▸ **Tasks to complete**
1. In the passage on the Christian Year, write out everything from "But not all" down to "over all things.", switching "Pentecost" to "Easter".
2. Answer these questions from the passage on the Christian Year:
(a) At what event and in what year did the designation "In the Year of our Lord" begin?
(b) Which parable is cited, and at what chapter and verse?
(c) What is the first thing you do, according to the list?

▸ **Text section**
But not all are Christian years in “In the Year of our Lord.” No, that designation began at Pentecost in the year 33 AD, and will finish sometime in the near future at the Rapture of the Church saints! Since then, every year in Christendom has been a year of our Lord Jesus Christ.
But the unbelieving world does not know this or much less care, but counts their secular years right along side the Christian Year, just like the Lord Jesus told us in this life the unrighteous would live along side the righteous, as explained in the parable of the Wheat and the Tares in Matthew 13:24. Therefore, “The Year of our Lord” is indeed the “Christian Year.”
Just what is the “Christian Year,” and how then should we live? What difference does it make anyhow?
In every way of your life!
First, you proclaim the Lord God over all things.
Second, you realize these are His years that He created, is Lord over each and every year, and we are living in those years according to our appointed time.

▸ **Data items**

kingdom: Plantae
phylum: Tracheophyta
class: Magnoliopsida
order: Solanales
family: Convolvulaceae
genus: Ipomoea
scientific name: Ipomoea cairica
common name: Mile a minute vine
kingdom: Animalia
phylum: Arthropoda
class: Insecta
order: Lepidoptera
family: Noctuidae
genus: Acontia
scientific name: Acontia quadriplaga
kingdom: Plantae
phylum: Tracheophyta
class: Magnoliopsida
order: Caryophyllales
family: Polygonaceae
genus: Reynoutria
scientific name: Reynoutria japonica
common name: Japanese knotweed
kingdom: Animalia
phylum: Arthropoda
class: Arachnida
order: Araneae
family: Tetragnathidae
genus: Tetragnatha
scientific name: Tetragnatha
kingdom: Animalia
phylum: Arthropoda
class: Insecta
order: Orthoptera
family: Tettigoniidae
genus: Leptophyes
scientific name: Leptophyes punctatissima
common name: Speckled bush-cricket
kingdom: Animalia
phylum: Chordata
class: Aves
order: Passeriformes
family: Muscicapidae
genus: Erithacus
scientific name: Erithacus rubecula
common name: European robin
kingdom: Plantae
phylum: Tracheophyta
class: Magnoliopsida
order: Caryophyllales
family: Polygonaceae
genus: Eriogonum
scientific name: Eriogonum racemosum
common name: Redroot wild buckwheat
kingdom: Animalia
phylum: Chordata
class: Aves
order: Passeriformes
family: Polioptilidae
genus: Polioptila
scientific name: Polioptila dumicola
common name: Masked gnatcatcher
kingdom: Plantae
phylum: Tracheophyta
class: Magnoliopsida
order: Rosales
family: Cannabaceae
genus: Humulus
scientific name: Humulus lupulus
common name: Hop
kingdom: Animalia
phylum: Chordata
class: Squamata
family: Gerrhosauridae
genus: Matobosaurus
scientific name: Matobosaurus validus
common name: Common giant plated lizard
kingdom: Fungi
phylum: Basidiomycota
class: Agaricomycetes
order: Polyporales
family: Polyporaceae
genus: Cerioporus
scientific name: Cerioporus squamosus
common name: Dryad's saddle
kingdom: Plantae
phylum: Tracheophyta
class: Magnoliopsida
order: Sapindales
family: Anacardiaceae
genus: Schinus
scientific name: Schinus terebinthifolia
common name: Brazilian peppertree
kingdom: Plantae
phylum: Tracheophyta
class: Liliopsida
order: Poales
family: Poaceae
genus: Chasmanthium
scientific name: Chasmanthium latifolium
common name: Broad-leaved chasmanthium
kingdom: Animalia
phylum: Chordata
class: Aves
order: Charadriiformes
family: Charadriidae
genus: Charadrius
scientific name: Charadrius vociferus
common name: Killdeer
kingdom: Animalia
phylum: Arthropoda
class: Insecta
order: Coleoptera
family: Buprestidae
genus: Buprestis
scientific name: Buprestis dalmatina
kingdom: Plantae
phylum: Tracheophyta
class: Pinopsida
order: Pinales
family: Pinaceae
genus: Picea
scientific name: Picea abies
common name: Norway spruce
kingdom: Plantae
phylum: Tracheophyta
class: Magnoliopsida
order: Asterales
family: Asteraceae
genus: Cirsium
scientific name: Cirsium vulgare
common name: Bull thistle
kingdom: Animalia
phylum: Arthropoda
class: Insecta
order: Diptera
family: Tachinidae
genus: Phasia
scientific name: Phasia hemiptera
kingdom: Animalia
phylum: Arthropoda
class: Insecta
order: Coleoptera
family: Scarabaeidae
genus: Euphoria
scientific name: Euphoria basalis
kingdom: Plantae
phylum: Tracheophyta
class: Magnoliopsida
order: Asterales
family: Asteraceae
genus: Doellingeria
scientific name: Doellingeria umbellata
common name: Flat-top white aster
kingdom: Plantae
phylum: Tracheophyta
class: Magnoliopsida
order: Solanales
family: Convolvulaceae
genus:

▸ **The responses**
1.
But not all are Christian years in “In the Year of our Lord.” No, that designation began at Easter in the year 33 AD, and will finish sometime in the near future at the Rapture of the Church saints! Since then, every year in Christendom has been a year of our Lord Jesus Christ.
But the unbelieving world does not know this or much less care, but counts their secular years right along side the Christian Year, just like the Lord Jesus told us in this life the unrighteous would live along side the righteous, as explained in the parable of the Wheat and the Tares in Matthew 13:24. Therefore, “The Year of our Lord” is indeed the “Christian Year.”
Just what is the “Christian Year,” and how then should we live? What difference does it make anyhow?
In every way of your life!
First, you proclaim the Lord God over all things.

2.
(a) Pentecost, in the year 33 AD.
(b) The parable of the Wheat and the Tares, in Matthew 13:24.
(c) You proclaim the Lord God over all things.